= EXTRACT =
>>
Roberts wanted the architecture of the new lab to reflect that ambition. He hired I. M. Pei for his first major commission and asked for a building that expressed “both the contemplative and exciting aspects of scientific activity.” It should be “monastic, ascetic, but hospitable.” It should have “soul.” For inspiration, Pei camped out on the site among the deer and rabbits, and he visited the Anasazi cliff dwellings in southwestern Colorado. He specified concrete mixed with pink sand from a nearby quarry and had the walls hammered in a way that made them rough-hewn, like stone. The burly rose-colored towers frame the sky, linking the permanence of rock and the capriciousness of clouds. I could feel the tension Roberts envisioned: between stasis and change, what is and what will be. The Mesa Lab is a timeless building devoted to new ideas, which is why I was there: to consider the gap between the sky and its human understanding; between what we know precisely about the atmosphere and what we can’t; between the weather of the present and the weather of the future.

In practical terms, I wanted to know how the weather models worked—how they took the observations and turned them into a forecast. I had seen weather infrastructure all over the world, in space, in the sky and pushed out to every corner of the map. But the models were the suns at the center of this solar system, holding all of that other infrastructure in their orbit. Their appetite for data dictates how and where new weather observations are collected.
<<
= EXTRACTED MATERIAL =
>>
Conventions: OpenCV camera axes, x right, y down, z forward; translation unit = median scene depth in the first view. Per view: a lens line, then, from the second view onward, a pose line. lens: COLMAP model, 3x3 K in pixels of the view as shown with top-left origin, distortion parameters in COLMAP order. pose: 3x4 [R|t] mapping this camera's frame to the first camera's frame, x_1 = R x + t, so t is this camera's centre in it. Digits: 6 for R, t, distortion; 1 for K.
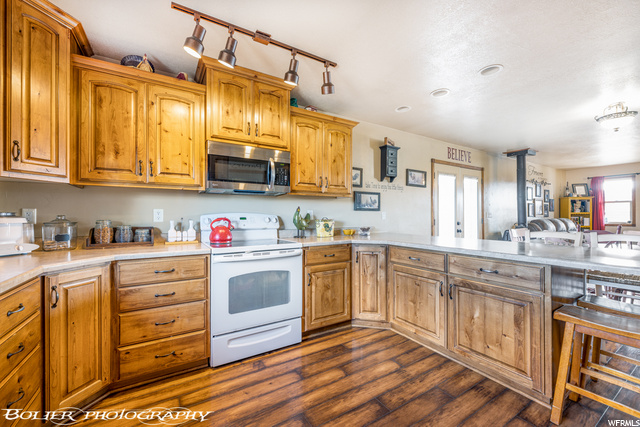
lens RADIAL K [[257.7, 0, 321.6], [0, 257.7, 215.0], [0, 0, 1]] dist [-0.002385, -0.000104]
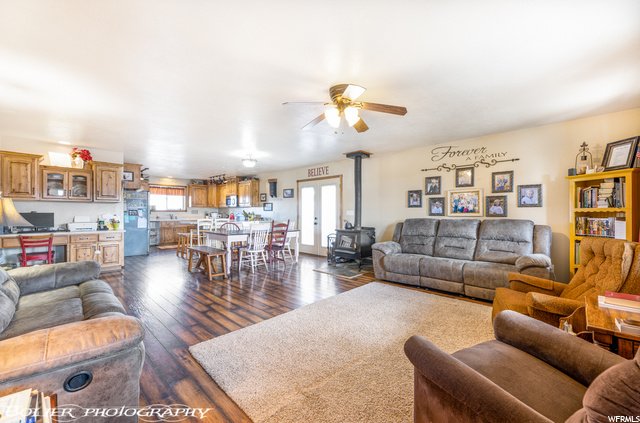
lens RADIAL K [[259.4, 0, 320.1], [0, 259.4, 213.0], [0, 0, 1]] dist [-0.001461, -0.000296]
pose [[0.261564, 0.004924, -0.965174, 1.899280], [0.000613, 0.999986, 0.005267, -0.006517], [0.965186, -0.001969, 0.261557, 0.609185]]
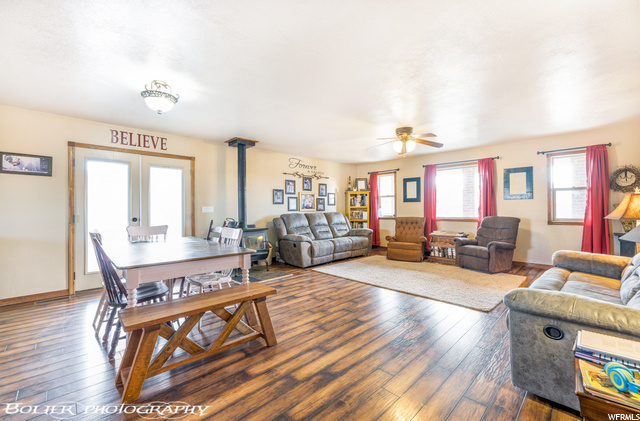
lens RADIAL K [[267.1, 0, 321.1], [0, 267.1, 207.9], [0, 0, 1]] dist [-0.002627, -0.000537]
pose [[0.974309, 0.000117, 0.225214, 0.897877], [-0.000348, 0.999999, 0.000987, -0.007742], [-0.225214, -0.001040, 0.974309, -0.004914]]
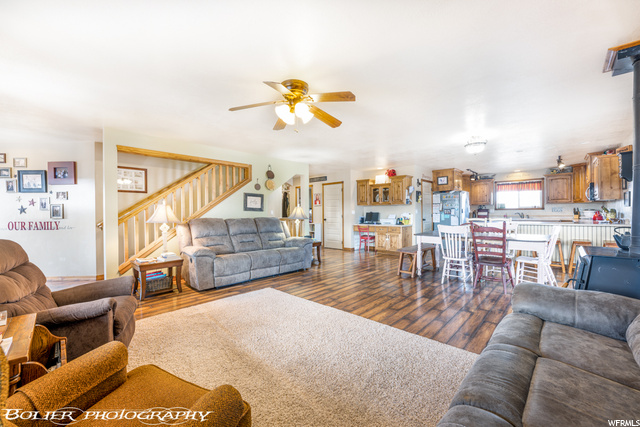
lens RADIAL K [[257.7, 0, 320.1], [0, 257.7, 213.8], [0, 0, 1]] dist [-0.002385, -0.000104]
pose [[-0.963258, 0.014604, -0.268181, 1.466843], [0.014304, 0.999893, 0.003073, -0.003770], [0.268197, -0.000876, -0.963364, 1.333475]]
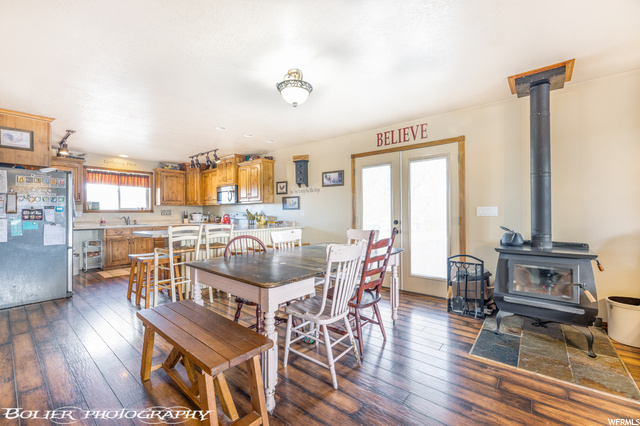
lens RADIAL K [[266.6, 0, 321.1], [0, 266.6, 213.9], [0, 0, 1]] dist [-0.001075, 0.000768]
pose [[0.326483, 0.003939, -0.945195, 1.189446], [0.007896, 0.999945, 0.006895, -0.001491], [0.945170, -0.009714, 0.326434, 0.489533]]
<<
= WHAT TO WORK ON =
a - In the Mesa Lab extract, what did Pei specify the concrete be mixed with?
b - Transcribe the Mesa Lab extract from "In practical terms, I" up to and including "observations are collected.".
c - Decide whether each statement agrees with the Mesa Lab extract, answering yes or no and quoting the words that settle it: (i) Pei visited the Anasazi cliff dwellings in southwestern Colorado. (ii) The walls of the building were left smooth and polished. (iii) Roberts asked for a building that would be monastic, ascetic, but hospitable.

= RESPONSES =
a - Pink sand from a nearby quarry.

b -
In practical terms, I wanted to know how the weather models worked—how they took the observations and turned them into a forecast. I had seen weather infrastructure all over the world, in space, in the sky and pushed out to every corner of the map. But the models were the suns at the center of this solar system, holding all of that other infrastructure in their orbit. Their appetite for data dictates how and where new weather observations are collected.

c -
(i) Yes: "he visited the Anasazi cliff dwellings in southwestern Colorado"
(ii) No: "had the walls hammered in a way that made them rough-hewn, like stone"
(iii) Yes: "It should be “monastic, ascetic, but hospitable.”"